__Assignment__
Search the records for the word "text" and pick out every line that has it.

* * *

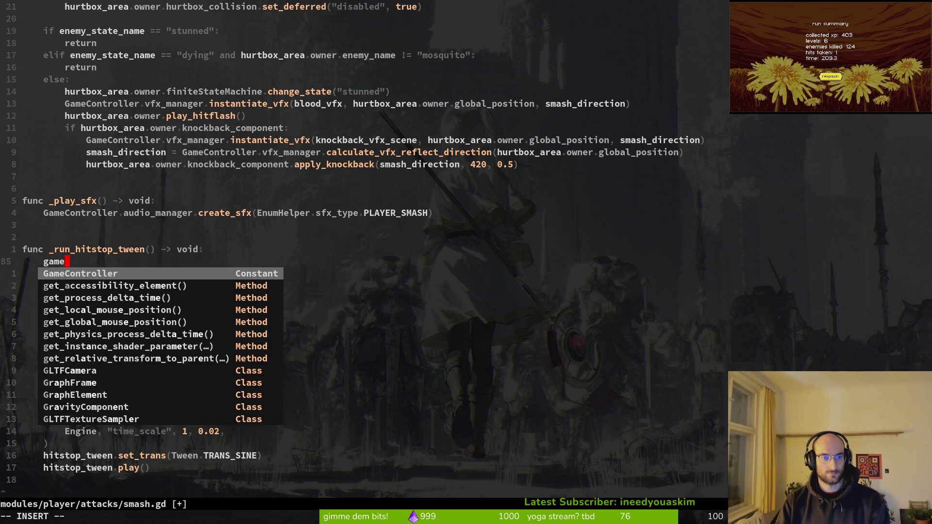
{"action": "key", "text": "Tab"}
{"action": "type", "text": ".vf"}
{"action": "key", "text": "Tab"}
{"action": "key", "text": "Escape"}
{"action": "key", "text": "space"}
In vfx.manager.gd, duplicate the shine_shader_tween declaration as the start of a new variable.
{"action": "key", "text": "f"}
{"action": "key", "text": "f"}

* * *

__Task solution__
{"action": "key", "text": "Tab"}
{"action": "type", "text": ".vf"}
{"action": "key", "text": "Tab"}
{"action": "key", "text": "Escape"}
{"action": "key", "text": "space"}
{"action": "key", "text": "f"}
{"action": "key", "text": "f"}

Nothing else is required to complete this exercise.